An excellent passage from Josef Joffe’s review of Tony Judt’s Ill Fares the Land:
The central problem with “Ill Fares the Land” is a classic fallacy of the liberal-left intelligentsia, more in Europe than in the United States. Call it the “Doctor State Syndrome.” The individual is greedy, misguided or blind. The state is the Hegelian embodiment of the right and the good that floats above the fray. But the state does not. It is a party to the conflict over “who gets what, when and how,” to recall Harold Lasswell’s definition of politics. It makes its own pitch for power; it creates privileges, franchises and clienteles. This is why it is so hard to rein in, let alone cut back. The modern welfare state creates a new vested interest with each new entitlement. It corrupts as it does good.
It also invites corruption of itself because the more the state distributes and regulates, the more it tempts its citizens to outflank the market and manipulate public power for private gain. The founding fathers grasped this hard truth, and hence they hemmed in government. Even the most moderate of social democrats tend to ignore this insight, and so does Tony Judt.
Which puts me in mind of this comment on epistemic closure from Scott Sumner (scroll down to item 4):
If you want to talk about epistemic closure, consider how few left-of-center intellectuals realize that the standard model of economics, even as presented in textbooks written by economists who are left of center, gives very little support for the great mass of government programs that are cherished by liberals.
Here are the key market failures:
1. Inequality—The solution is redistributive taxes.
2. Externalities (and second-hand smoke is not an externality)—The solution is Pigou taxes.
3. Monopoly—The solution is antitrust laws. And with free entry the only plausible problem is price-fixing cartels. Even anti-merger laws are of dubious value.

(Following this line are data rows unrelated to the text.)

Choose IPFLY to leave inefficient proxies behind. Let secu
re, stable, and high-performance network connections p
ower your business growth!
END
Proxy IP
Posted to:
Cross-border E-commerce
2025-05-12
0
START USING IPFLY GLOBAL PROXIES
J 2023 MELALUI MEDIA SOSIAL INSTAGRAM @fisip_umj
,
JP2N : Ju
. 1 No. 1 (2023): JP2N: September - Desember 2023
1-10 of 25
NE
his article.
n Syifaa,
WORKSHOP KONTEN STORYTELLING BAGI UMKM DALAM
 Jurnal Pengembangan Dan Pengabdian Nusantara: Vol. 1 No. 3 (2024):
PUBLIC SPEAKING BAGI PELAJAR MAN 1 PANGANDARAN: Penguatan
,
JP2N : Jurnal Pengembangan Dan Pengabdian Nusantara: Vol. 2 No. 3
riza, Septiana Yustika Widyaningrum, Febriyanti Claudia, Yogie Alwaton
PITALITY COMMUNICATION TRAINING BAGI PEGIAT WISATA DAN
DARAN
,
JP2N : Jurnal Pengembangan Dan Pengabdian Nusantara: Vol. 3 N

4. Public goods—only a few goods such as lighthouses and medical research meet the criteria, and even lighthouses are a dubious example.
But that’s about it. The SEC? The FDA? OSHA? I have no idea how these or 90% of other government activities can be justified.
Does imperfect information call for regulation? I doubt it, but if so then provide the information. The free-rider problem with medical insurance? OK, but Singapore has shown that this problem can be solved with the government spending 1% to 2% of GDP (plus forced saving), not the 8% contemplated by Obama. There really is no justification for big government in the sort of model provided in economic textbooks written by liberals. Most left-leaning intellectuals don’t realize this; indeed they find my views to be slightly nutty. That’s epistemic closure.
I think that relatively closed-minded people are somewhat more likely to prefer conservative over liberal ideologies (the political psychology lit I think bears this out.) But among intellectuals liberals are far more likely to live in an ideological cocoon in which their blithe assumptions are reinforced daily simply because most other intellectuals are liberals of a similar sort. Sumner’s views are more than slightly nutty because, really, who thinks this way? If these were smart things to think, wouldn’t at least some our smart friends already think them? It is incredibly easy for the Judts of the world, and for the second, third, and nth-rate Judts who occupy the cluttered offices of our colleges and universities, to casually shrug off Sumner’s conclusion that “[t]here really is no justification for big government in the sort of model provided in economic textbooks written by liberals” because (in the unlikely event they were ever to hear such a thing uttered) liberals like the ones who wrote the textbooks will tell them confidently, smugly even, that of course there is a justification provided there. The insularity of the academy is cozy, much as the cultural insularity of the United States is cozy. Both breed an ignorant sense of self-satisfied superiority. Maybe, if we could, Scott Sumner and I would only read each other and others like us who would explain to us why we are entitled to ignore benighted ignoramuses like Tony Judt. Instead, almost monthly I am aggravated anew by an only semi-willing confrontation with yet another Tony Judt essay, and I am pleasantly surprised to find a review like Joffe’s in the Times.